Segment Start: SOURCE DATA
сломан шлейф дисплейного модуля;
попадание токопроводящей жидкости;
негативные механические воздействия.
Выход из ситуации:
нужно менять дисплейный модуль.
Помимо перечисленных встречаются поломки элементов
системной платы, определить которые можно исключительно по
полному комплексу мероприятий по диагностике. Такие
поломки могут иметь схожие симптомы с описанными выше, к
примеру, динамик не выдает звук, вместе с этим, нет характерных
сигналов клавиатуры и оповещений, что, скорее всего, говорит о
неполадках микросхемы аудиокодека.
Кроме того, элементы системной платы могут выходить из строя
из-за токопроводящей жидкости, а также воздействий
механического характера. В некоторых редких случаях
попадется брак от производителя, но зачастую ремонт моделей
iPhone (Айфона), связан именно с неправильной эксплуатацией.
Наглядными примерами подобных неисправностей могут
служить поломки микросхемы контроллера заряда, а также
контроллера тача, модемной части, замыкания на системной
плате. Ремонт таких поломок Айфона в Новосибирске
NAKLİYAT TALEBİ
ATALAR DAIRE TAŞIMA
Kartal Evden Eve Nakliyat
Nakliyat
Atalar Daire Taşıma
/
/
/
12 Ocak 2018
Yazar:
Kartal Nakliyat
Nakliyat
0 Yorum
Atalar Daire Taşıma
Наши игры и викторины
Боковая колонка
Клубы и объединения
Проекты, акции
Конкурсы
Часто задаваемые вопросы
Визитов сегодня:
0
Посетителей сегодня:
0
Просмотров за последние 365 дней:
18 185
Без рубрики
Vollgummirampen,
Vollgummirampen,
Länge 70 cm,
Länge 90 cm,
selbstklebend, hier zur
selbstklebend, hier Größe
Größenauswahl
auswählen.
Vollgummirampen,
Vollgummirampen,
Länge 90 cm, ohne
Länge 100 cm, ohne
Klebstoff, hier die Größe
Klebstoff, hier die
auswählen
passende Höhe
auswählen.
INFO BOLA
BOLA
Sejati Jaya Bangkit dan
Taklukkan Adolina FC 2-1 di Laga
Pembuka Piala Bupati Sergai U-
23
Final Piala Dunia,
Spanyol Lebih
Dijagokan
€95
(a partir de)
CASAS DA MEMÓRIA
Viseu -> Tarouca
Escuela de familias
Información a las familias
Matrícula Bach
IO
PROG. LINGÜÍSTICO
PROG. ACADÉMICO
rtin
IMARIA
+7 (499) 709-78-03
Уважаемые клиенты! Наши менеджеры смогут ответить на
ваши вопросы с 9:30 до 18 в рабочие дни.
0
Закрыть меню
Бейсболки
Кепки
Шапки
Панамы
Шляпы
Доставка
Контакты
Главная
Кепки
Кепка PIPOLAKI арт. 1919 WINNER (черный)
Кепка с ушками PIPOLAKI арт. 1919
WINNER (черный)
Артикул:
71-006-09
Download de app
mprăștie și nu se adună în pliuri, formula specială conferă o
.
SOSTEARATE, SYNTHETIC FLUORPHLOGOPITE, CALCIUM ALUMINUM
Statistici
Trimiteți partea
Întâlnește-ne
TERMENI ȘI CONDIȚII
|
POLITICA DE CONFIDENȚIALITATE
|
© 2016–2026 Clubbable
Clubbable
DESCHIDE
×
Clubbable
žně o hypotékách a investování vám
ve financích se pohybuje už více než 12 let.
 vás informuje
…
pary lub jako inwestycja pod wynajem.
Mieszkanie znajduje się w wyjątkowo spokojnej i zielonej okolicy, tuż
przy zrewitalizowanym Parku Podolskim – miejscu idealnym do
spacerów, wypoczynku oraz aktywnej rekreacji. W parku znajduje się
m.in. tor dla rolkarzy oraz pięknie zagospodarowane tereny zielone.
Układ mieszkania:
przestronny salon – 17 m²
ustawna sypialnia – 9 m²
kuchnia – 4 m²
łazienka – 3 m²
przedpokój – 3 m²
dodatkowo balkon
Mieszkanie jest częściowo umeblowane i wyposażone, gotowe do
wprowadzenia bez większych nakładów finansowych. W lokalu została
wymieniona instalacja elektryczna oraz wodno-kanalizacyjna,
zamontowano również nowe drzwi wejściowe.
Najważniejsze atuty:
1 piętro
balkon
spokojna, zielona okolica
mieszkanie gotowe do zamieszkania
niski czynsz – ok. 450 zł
Segment End: SOURCE DATA
■ **EXERCISE**
What should appear is an exact copy of the lines from the one with "ve financích se pohybuje už více než 12 let." through the end of the entries above, ends included, and no other text.

■ **ANSWER SPACE**
ve financích se pohybuje už více než 12 let.
 vás informuje
…
pary lub jako inwestycja pod wynajem.
Mieszkanie znajduje się w wyjątkowo spokojnej i zielonej okolicy, tuż
przy zrewitalizowanym Parku Podolskim – miejscu idealnym do
spacerów, wypoczynku oraz aktywnej rekreacji. W parku znajduje się
m.in. tor dla rolkarzy oraz pięknie zagospodarowane tereny zielone.
Układ mieszkania:
przestronny salon – 17 m²
ustawna sypialnia – 9 m²
kuchnia – 4 m²
łazienka – 3 m²
przedpokój – 3 m²
dodatkowo balkon
Mieszkanie jest częściowo umeblowane i wyposażone, gotowe do
wprowadzenia bez większych nakładów finansowych. W lokalu została
wymieniona instalacja elektryczna oraz wodno-kanalizacyjna,
zamontowano również nowe drzwi wejściowe.
Najważniejsze atuty:
1 piętro
balkon
spokojna, zielona okolica
mieszkanie gotowe do zamieszkania
niski czynsz – ok. 450 zł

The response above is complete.